学校裏サイトに振り回され続けている教育関係者

 最近の報道によれば、文部科学省は、学校裏サイトでネットいじめや子どもの犯罪被害・加害が相次いでいるので、ネット監視を強化したり、ネット監視の指針資料集の策定に乗り出すという。
 この文科省の動きに、私としては小中高の学校現場の教員ならびに学校長への同情を禁じえない。現在の学校裏サイトは、以前より見守り、指導が難しいから大変だ。

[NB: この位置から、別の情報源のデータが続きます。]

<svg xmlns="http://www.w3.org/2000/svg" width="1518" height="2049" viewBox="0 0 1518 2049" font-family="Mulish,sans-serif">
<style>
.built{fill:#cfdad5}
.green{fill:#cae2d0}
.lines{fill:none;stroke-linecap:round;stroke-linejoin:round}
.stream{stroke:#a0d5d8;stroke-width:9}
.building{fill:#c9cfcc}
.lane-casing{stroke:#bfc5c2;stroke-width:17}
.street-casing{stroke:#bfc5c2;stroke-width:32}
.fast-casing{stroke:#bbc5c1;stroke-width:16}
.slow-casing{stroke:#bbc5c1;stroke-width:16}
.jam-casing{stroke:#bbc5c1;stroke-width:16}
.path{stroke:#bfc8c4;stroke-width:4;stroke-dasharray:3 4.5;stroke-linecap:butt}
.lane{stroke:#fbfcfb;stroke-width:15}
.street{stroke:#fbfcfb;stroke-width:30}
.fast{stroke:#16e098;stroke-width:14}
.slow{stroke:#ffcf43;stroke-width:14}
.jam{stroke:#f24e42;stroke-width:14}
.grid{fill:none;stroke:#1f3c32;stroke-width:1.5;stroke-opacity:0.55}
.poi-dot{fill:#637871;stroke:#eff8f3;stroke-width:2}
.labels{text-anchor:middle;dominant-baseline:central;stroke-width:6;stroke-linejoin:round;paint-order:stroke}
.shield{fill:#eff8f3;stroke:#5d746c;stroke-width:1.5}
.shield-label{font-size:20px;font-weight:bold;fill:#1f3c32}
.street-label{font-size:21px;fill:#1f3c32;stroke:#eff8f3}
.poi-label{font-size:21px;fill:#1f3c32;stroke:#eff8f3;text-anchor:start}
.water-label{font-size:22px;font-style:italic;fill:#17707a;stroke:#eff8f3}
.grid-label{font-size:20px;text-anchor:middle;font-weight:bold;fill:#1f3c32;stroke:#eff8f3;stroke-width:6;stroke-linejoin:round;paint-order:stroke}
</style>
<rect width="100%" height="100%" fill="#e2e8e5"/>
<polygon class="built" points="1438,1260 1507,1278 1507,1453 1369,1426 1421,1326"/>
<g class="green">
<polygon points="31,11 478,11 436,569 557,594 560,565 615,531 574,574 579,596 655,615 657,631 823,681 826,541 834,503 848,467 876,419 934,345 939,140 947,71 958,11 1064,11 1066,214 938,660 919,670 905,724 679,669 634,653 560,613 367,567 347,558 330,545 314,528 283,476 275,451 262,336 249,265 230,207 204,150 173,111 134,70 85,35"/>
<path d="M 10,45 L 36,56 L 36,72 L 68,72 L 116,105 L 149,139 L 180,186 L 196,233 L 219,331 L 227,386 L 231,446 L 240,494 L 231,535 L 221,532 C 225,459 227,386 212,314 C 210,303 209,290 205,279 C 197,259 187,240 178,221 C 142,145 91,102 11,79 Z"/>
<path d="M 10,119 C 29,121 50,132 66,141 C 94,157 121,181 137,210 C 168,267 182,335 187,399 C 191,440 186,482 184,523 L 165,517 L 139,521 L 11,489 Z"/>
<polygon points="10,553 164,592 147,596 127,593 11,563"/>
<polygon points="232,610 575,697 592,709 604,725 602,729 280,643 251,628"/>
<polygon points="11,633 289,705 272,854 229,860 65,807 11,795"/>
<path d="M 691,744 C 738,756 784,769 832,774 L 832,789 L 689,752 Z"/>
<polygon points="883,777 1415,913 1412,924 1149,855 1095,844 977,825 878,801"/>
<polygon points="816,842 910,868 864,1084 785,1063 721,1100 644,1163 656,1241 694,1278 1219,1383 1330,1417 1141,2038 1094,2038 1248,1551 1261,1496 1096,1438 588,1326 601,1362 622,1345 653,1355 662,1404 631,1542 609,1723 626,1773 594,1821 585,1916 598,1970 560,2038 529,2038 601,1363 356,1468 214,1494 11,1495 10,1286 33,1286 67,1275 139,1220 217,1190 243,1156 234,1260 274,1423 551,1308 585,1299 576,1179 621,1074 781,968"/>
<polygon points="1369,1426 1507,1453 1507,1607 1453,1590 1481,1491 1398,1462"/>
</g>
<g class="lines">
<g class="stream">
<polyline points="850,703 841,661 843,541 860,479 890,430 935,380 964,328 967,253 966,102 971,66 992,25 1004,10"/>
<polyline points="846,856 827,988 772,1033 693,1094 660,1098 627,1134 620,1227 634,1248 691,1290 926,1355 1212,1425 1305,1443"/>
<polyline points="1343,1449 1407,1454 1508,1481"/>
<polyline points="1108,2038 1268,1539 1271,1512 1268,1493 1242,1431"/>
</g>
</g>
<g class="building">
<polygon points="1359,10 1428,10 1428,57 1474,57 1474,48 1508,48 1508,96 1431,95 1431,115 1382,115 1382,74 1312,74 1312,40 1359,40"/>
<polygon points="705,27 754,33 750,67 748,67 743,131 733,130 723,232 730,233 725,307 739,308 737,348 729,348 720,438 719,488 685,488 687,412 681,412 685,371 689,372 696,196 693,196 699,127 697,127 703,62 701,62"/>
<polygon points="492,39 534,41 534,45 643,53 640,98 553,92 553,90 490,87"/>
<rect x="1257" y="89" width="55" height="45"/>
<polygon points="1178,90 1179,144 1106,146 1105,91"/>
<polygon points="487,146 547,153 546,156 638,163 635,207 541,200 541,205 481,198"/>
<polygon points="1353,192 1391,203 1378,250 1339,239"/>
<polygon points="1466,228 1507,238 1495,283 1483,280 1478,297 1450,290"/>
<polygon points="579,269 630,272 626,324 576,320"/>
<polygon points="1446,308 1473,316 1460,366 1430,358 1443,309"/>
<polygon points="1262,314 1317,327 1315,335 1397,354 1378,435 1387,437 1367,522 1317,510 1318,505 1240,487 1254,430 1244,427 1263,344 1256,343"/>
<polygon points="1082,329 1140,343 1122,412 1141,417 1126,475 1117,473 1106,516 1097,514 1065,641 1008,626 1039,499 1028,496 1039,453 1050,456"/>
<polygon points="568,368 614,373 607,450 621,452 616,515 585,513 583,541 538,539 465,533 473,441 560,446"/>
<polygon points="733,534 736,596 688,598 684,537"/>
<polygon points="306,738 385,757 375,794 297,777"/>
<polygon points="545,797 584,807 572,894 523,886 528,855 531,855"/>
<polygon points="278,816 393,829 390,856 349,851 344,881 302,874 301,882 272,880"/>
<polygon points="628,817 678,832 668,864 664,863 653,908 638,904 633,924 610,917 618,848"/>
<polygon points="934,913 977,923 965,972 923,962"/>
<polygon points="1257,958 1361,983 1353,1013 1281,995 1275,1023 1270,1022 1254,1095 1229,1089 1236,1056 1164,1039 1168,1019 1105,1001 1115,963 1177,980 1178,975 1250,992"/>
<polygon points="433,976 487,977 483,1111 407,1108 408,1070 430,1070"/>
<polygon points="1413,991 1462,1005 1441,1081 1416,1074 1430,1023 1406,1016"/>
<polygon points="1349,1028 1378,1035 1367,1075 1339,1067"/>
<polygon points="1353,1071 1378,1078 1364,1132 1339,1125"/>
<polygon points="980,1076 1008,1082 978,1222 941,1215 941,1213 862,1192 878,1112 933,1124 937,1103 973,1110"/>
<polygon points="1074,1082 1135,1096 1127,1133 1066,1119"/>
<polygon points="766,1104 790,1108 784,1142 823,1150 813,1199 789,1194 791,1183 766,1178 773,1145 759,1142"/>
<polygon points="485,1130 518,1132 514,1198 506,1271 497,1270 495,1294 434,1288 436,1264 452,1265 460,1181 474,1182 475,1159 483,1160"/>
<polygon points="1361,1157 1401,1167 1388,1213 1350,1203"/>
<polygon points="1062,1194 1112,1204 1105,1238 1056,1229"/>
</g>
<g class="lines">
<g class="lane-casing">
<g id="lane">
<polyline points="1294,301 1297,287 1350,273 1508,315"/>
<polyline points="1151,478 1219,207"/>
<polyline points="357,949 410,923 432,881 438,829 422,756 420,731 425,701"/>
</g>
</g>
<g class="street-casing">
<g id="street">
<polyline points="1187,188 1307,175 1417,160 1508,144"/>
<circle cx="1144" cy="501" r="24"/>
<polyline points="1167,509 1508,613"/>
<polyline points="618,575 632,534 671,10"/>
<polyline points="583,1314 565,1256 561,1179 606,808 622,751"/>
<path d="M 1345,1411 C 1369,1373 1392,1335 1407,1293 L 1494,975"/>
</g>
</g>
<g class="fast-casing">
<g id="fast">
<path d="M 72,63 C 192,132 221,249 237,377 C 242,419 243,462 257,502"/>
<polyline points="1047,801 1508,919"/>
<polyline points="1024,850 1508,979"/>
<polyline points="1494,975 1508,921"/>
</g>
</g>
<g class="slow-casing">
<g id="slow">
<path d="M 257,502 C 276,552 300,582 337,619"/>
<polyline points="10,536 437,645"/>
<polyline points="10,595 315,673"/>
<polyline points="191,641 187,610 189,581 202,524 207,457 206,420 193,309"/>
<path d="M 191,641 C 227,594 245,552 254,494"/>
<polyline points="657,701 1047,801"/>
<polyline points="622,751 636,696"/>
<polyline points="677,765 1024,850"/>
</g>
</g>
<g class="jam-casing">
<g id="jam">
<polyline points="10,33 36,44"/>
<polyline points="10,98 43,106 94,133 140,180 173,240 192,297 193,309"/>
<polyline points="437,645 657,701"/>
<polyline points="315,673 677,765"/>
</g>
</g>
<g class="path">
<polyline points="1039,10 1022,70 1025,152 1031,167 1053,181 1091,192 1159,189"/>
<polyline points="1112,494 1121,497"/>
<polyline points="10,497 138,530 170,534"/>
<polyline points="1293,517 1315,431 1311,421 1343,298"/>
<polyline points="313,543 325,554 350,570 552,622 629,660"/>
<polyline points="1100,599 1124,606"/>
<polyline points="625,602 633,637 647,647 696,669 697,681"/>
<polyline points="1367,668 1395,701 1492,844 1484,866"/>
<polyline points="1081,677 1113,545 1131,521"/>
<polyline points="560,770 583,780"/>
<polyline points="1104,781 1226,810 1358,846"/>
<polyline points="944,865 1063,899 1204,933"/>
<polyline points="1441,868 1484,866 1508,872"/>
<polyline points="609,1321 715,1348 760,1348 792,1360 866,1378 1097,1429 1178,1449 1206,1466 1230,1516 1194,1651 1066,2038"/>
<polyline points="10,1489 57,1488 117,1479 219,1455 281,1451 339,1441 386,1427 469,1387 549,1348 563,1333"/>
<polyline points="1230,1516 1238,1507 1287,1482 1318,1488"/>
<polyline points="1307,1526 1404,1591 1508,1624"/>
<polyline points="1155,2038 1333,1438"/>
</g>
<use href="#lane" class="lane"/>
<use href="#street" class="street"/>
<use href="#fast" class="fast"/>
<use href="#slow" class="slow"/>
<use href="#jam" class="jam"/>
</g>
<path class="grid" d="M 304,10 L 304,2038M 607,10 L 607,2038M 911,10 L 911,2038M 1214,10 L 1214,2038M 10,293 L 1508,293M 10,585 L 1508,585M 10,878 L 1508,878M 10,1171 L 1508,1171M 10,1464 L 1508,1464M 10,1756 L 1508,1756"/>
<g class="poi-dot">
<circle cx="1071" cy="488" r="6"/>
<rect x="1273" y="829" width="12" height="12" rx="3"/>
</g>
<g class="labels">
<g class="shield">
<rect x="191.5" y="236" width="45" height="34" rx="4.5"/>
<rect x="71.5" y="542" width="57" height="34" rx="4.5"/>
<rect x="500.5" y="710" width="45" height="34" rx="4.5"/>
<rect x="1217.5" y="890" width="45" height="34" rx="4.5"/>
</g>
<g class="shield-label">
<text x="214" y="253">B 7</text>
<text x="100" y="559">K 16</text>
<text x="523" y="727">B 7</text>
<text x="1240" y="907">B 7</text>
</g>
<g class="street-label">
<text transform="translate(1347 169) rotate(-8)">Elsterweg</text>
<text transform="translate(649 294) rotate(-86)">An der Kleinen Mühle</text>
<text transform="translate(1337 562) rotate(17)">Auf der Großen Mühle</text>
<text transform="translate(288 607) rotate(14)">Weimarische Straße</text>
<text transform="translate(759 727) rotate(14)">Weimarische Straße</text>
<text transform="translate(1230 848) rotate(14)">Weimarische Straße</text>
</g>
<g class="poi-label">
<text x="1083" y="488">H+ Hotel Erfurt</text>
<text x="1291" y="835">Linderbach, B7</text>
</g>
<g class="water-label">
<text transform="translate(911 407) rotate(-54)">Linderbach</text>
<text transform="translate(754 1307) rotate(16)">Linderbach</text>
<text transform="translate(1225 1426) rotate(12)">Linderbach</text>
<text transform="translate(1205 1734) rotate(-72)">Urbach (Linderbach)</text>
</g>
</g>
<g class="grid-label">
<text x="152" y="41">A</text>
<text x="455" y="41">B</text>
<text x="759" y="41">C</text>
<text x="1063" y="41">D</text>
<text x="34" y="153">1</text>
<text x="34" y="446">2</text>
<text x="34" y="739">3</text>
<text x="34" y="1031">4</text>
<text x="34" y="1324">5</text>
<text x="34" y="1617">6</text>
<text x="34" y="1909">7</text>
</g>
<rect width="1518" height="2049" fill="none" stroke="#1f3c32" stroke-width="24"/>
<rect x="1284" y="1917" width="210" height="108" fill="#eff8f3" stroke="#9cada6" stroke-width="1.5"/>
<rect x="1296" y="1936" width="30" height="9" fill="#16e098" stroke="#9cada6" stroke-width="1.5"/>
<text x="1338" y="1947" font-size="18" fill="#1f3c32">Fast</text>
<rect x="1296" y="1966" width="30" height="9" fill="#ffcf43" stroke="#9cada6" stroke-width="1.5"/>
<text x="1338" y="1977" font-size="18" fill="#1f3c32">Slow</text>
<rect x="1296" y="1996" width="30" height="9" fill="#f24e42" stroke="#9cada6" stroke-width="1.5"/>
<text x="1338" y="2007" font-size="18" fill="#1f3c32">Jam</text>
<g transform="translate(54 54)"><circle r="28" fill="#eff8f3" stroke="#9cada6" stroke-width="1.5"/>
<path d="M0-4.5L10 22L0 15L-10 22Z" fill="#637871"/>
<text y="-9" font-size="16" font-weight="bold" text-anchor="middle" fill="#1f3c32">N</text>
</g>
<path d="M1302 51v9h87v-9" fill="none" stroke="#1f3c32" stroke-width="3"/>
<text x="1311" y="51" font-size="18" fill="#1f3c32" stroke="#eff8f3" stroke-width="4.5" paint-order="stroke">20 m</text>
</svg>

 子どものインターネット利用、とりわけ携帯電話やゲーム機などモバイル・インターネット機からのインターネット利用の責任は学校ではなく、家庭・保護者である。パソコンからのインターネット利用なら話は別だが、トイレやお風呂でもできるケータイなどモバイル・インターネット利用では、教員は見守りや生徒指導など不可能だ。

 文科省の方針が現場の教師への、ネット監視や生徒指導面での負担増となりそうで私は現場の先生方に同情するしかない。ネットいじめや子どもを犯罪に巻き込むような機器と情報商品の販売や買い与えをしている保護者や業者への働きかけを文科省は、もっと真剣に行うべきで、現場の教員に圧力をかけるだけでは根本解決にはならないだろう。

 本来業界の指導に当たるべき総務省は、妙な内部委員会を作って、青少年へのスマートフォンの普及はさほど進まないだろうとかスマートフォンを利用する青少年がWi-Fi接続などしないだろうなどと甘いことを言っているが、お笑い種だ。「5メートル以上の津波は来ないだろう」といっていたどちらかさんと同じにならないように願いたいものだ。

 ところで子どもに限らず大人の世界でも有害情報への人気はしばしば機器の普及、販売を加速させる。例えば、出会い系サイトや学校裏サイト人気は、ケータイの青少年への普及に役立った。装いを新たにして再び勢いをつけ始めた学校裏サイトは、コミュニティ・サイトという新たな衣をまとい文字に代わる動画投稿というネットパトロールしづらい形でスマートフォンに乗って広がる可能性が高い。そんなリスクに、教育現場を支える教員だけが立ち向かうのはかなり無理があろう。

 ケータイ時代に、日本の子どもネット社会に根を張った「いじめ、ワイセツなど有害情報発信」遊びはこの十年地下でかたちを変え成長している。ネットパトロール業者も「看視がしづらくなった」「かつての学校裏サイトは、わかりやすかった」とグチっているのだ。看視できなくなった学校裏サイトはなくなった、消えたと報告し、その報告書を受けて、子どものネット遊び問題は解決に向かっていると安心宣言をした県教委もある。現状を甘く考えている教育関係者は問題だ。